Ma è sul piano squisitamente tecnico che va ricercata la peculiarità di tale studio, soprattutto nel rilievo degli effetti delle comparaisons: «Vi è però un punto, per questo riguardo, che possiamo considerare centrale, nonché profondamente innovativo, nella produzione poetica di Baudelaire: un punto che ne dichiara la palese appartenenza alla nostra modernità. (…) Si tratta, in poche parole, della tendenza alla rottura dei processi di somiglianza, quali sono presupposti da quella figura concettuale sostitutiva della metafora che è la figura della comparazione». In quest’ottica Agosti, esempi alla mano, sottolinea come la mancata pertinenza della figura del comparante (o del predicato) con quella del comparato, produca una sorta di straniamento che sembra anticipare certi esiti novecenteschi: «le comparazioni finiscono insomma per assumere il ruolo (o il valore) di puri significanti, liberi da ogni relazione con i termini in causa, comparato o comparante, o, per lo meno, liberi da ogni relazione evidente».
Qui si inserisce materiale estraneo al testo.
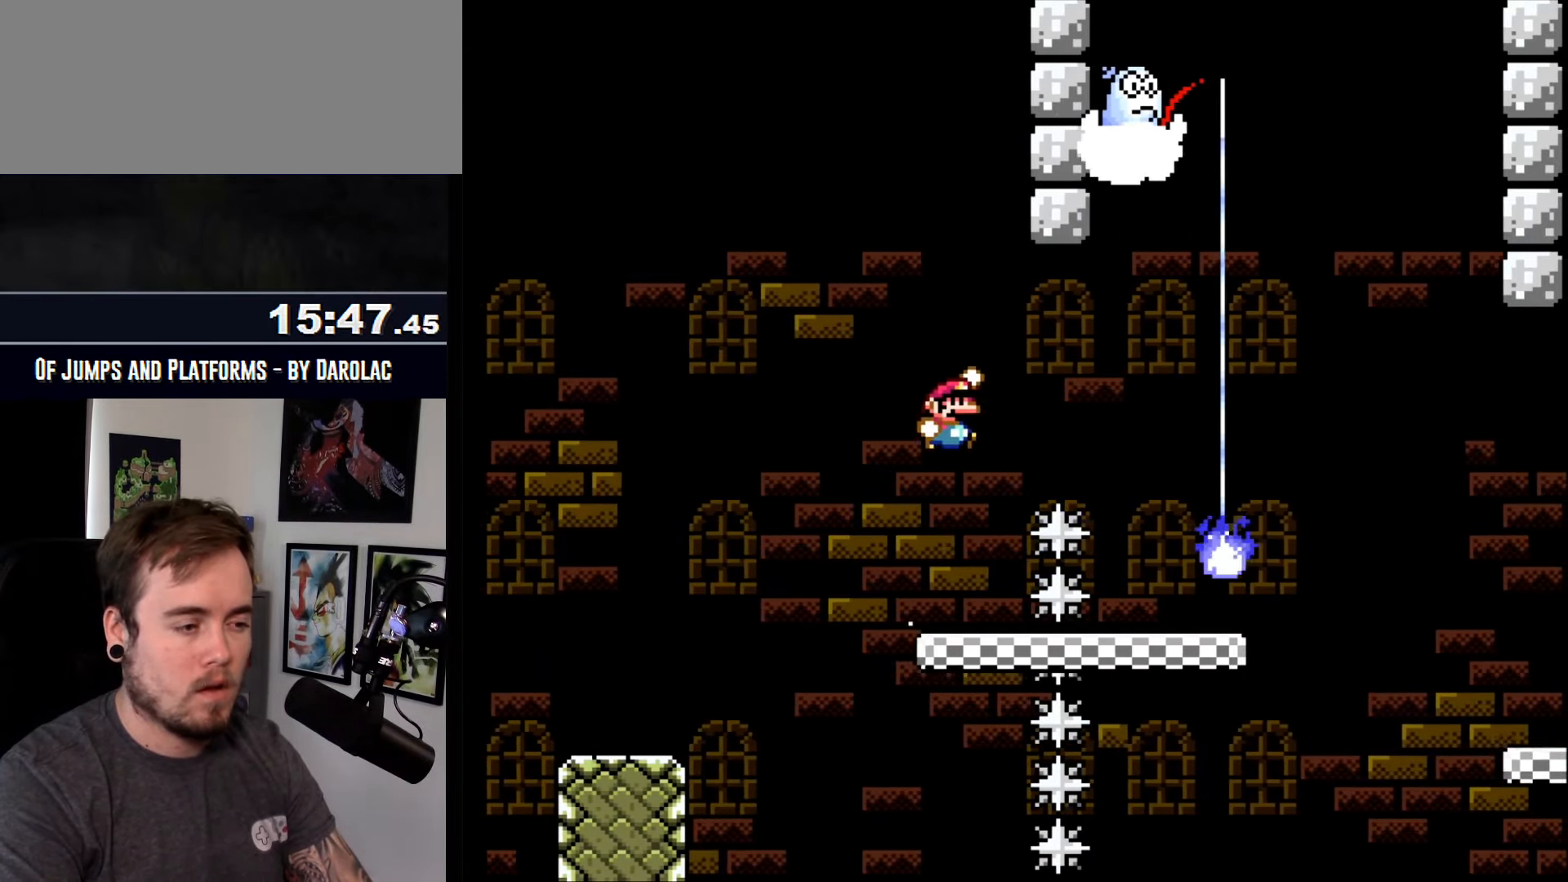
{"buttons": ["CROSS", "TRIANGLE"], "events": []}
Rifacendosi al distico, tratto dalla lirica Je te donne ces vers… (XXXIX), «Ta mémoire, pareilles aux fables incertaines, / Fatigue le lecteur ainsi qu’un tympanon» (reso da Raboni con «antica, incerta favola il ricordo di te / sferzi come un salterio il mio lettore»), Agosti riporta, coniando la variante «battere dei versi (le percussioni ritmiche, gli ictus)», la definizione espressa da Montale nei confronti della Beltà zanzottiana, oltre un secolo dopo la pubblicazione delle Fleurs, secondo la quale il poeta moderno bandisce l’armonia per diventare «percussivo: il suo metronomo è forse il batticuore». Nella parte conclusiva lo studioso prende in considerazione Le Balcon (XXXVI), Harmonie du soir (XLVII) e Le Reniement de Saint Pierre (CXVIII) al fine di allestirne una profonda lettura «sia nell’ambito di quel macrosistema che è la poesia nella sua totalità, sia nell’ambito di quei microsistemi che sono le singole strofe». Riducendo all’osso i riferimenti di carattere biografico e ricorrendo agli strumenti di semiotica e linguistica, Agosti si diverte a smontare e rimontare, con la perizia di un antico artigiano, i reconditi meccanismi che stanno alla base di questa inesausta «ricerca del verso come parola alchemica», dando libero corso, come si legge in bandella, a «metafore, sinestesie, comparaisons che tramutano lampade in sguardi sanguinanti, parole in fate dagli occhi di velluto, languidi baci in liquidi cieli disseminati di stelle».